The mayor also wants to spend more on outreach and education about the city's existing rent control law. One million dollars would be set aside for a pilot project exploring construction of granny flats and other accessory dwelling units as a way to house more residents on existing residential properties. 

TRANSPORTATION

The mayor's budget plan increases spending on road safety to $91 million. Of that money, $38 million goes toward work along high-injury roads as part of the city's Vision Zero project to eliminate traffic deaths. Last year, Los Angles spent $27 million on Vision Zero, and 2017 road fatalities overall went down by 6 percent. But pedestrian deaths continue to trend upward, increasing 17 percent in 2017.

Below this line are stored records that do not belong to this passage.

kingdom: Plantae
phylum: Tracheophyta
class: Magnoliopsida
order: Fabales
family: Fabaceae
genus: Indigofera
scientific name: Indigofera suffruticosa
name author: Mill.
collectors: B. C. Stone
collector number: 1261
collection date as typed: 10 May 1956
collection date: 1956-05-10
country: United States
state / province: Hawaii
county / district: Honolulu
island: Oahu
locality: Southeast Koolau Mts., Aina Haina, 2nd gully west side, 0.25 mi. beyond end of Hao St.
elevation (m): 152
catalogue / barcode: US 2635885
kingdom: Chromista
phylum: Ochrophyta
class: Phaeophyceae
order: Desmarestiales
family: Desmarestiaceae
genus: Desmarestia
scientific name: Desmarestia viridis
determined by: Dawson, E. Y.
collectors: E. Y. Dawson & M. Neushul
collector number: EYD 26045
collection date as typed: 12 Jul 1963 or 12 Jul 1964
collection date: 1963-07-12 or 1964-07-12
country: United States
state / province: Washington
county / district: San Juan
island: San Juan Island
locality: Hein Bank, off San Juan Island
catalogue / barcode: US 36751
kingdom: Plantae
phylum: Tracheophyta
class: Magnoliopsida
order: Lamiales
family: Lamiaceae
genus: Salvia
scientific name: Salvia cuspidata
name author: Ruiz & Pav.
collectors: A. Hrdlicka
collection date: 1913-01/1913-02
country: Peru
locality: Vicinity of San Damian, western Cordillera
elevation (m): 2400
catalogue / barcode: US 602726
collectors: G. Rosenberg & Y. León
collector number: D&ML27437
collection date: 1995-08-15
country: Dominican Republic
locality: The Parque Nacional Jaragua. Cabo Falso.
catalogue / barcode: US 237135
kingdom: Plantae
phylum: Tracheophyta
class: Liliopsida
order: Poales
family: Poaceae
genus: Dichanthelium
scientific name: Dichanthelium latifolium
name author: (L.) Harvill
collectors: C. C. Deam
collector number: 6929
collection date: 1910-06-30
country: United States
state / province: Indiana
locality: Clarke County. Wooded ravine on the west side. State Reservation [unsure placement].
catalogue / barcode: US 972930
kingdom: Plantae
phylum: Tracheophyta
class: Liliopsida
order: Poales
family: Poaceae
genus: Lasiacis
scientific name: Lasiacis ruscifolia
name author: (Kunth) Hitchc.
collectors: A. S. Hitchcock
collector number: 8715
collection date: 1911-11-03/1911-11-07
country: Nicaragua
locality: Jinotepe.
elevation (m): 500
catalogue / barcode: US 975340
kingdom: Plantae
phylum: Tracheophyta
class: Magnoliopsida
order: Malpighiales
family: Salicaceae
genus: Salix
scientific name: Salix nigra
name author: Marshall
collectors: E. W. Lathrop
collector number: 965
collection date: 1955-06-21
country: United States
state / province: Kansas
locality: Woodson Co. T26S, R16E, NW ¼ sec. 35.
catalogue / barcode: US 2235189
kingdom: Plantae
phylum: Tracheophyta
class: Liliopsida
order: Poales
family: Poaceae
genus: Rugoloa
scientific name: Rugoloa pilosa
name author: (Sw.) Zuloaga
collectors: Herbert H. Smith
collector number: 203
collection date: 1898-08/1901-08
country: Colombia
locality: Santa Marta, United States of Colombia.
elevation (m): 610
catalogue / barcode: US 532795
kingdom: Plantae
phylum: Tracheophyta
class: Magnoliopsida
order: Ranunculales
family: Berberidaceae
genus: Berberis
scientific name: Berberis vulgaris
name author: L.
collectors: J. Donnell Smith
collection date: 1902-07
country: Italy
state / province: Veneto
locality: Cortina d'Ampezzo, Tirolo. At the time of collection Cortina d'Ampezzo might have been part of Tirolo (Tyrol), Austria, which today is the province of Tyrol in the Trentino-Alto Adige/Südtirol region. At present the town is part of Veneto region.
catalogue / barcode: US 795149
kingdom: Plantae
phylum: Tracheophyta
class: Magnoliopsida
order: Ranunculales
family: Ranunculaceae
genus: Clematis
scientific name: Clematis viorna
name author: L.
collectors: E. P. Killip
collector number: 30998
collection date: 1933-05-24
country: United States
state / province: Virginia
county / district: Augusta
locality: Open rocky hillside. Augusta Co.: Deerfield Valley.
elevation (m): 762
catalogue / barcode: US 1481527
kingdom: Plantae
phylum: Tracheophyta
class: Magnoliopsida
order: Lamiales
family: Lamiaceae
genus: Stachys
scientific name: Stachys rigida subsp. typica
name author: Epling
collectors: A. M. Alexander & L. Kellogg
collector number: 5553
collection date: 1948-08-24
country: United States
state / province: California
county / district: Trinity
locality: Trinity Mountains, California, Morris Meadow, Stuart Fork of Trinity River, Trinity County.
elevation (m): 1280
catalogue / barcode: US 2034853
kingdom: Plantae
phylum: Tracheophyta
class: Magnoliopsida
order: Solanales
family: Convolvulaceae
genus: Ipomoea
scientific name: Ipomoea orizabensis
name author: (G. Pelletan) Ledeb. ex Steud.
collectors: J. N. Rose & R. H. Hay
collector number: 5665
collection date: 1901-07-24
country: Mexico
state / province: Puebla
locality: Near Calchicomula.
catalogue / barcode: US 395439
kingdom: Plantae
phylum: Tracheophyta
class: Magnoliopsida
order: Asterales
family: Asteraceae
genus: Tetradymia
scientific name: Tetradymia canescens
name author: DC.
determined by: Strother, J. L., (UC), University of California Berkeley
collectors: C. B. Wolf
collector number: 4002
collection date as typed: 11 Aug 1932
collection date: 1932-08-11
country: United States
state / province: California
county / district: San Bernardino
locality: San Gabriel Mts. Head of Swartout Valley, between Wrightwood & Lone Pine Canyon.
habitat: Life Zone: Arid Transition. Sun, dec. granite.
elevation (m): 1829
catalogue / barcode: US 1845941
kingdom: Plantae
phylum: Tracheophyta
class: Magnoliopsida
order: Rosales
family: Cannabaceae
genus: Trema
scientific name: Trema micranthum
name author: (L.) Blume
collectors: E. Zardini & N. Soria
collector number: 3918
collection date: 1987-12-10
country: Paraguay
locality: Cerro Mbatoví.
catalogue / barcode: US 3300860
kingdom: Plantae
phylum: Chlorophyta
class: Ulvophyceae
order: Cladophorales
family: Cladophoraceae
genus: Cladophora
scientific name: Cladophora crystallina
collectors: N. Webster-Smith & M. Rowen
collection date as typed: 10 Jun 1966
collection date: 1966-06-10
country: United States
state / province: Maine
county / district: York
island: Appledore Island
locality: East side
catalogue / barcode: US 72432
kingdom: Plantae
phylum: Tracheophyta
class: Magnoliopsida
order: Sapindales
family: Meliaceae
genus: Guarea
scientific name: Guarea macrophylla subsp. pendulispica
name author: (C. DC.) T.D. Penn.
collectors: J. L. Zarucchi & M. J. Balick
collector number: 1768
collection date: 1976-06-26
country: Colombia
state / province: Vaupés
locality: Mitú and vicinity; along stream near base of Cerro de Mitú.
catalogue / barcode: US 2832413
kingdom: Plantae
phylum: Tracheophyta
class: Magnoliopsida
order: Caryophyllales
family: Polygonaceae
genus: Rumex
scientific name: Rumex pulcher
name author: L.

The proposed budget also sets aside $1.5 million to prepare the city for autonomous cars. 

Funding from Senate Bill 1, better known as the state's new gas tax law, has given the city new money to spend on infrastructure. But the city is holding off on breaking ground on any new projects until 2019, because there's a chance voters could repeal the gas tax this November. 

LEGAL POT

The city's new adult-use pot taxes have not proven to be a windfall yet. The city expects its cannabis business tax to generate $30 million for the upcoming fiscal year. That’s less than the $50 million projected by City Controller Ron Galperin in June 2017.

As the city seeks to shut down black market pot shops that undercut businesses paying all their taxes, the mayor's budget proposal calls for $2.34 million in enforcement funding. Staffing at the city's Department of Cannabis Regulation will be increased to 28 positions. 

PUBLIC SAFETY

The mayor is calling for $9.3 million to hire 195 firefighters. Federal funding could be used to add four new engine companies. The budget seeks to maintain police staffing at 10,000 officers. The city is also continuing its $369 million, five-year contract with Metro for LAPD patrols on bus and rail lines. 

At his press conference, Garcetti also fielded questions about his travel schedule. The mayor, who visited Iowa last weekend, is a potential 2020 presidential candidate. There's been speculation that the mayor's political ambitions might cut short his second term.

"I'm not actually traveling statistically very much at all," Garcetti said, adding that he works seven days a week and needs to be in Washington, D.C., and Sacramento to bring dollars back to L.A.

This story has been updated.

An earlier version of this story misstated how much tax revenue Los Angeles received from medical marijuana sales. That line has been removed.